In a far-from-conclusive effort to pinpoint Elena Kagan’s place on the ideological spectrum, the media have parsed her Princeton senior thesis, Oxford master’s thesis, law-clerk memos to Justice Thurgood Marshall, subsequent disagreements with him, Clinton White House memos, academic writings, speeches, legal briefs, and more.
But an intriguing clue that is riling up conservative blogs–so far unmentioned in the mainstream media–should somewhat allay liberal fears that Kagan will be a tepid moderate reluctant to advance liberal causes through expansive use of judicial power. The clue is Kagan’s glowing praise in 2006 for Aharon Barak, a world-renowned, retired Israeli Supreme Court justice whose creativity in advancing liberal causes by overturning elected officials’ policies makes Marshall look almost like a champion of judicial restraint. Speaking at a Harvard Law School award ceremony for Barak, then Dean Kagan praised the Israeli jurist as “my judicial hero” and “the judge who has best advanced democracy, human rights, the rule of law, and justice.”

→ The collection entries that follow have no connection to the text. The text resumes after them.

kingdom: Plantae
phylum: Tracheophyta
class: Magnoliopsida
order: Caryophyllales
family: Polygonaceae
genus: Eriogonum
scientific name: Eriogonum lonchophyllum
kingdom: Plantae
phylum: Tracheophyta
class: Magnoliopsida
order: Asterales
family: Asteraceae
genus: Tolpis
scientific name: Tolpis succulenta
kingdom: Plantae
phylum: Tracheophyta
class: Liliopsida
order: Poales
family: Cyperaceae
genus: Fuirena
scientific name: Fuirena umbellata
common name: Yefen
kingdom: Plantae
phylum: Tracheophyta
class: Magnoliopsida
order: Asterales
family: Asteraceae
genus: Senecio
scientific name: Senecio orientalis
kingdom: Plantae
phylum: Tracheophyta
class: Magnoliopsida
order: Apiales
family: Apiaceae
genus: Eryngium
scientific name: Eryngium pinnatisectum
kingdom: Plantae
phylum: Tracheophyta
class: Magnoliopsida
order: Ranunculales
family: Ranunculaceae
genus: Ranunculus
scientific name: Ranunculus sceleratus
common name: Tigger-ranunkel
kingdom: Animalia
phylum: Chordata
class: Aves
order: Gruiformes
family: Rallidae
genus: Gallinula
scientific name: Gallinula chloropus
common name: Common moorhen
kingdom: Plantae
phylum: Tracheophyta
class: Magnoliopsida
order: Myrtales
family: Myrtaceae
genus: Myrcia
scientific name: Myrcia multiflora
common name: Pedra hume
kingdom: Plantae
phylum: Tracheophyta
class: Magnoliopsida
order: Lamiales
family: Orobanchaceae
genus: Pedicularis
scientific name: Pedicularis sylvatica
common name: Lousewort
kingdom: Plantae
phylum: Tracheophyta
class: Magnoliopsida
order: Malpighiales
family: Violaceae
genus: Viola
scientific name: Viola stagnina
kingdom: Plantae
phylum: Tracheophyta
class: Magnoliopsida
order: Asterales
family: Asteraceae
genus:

One of America’s best and most nuanced legal minds, Judge Richard Posner, has pointed attention to Barak’s extraordinarily aggressive pattern of sweeping aside the actions of elected officials based on little more than his own policy preferences. In “Enlightened Despot,” an April 2007 New Republic reviewof Barak’s book The Judge in a Democracy, Posner wrote that Barak should be “considered Exhibit A for why American judges should be extremely wary about citing foreign judicial decisions.”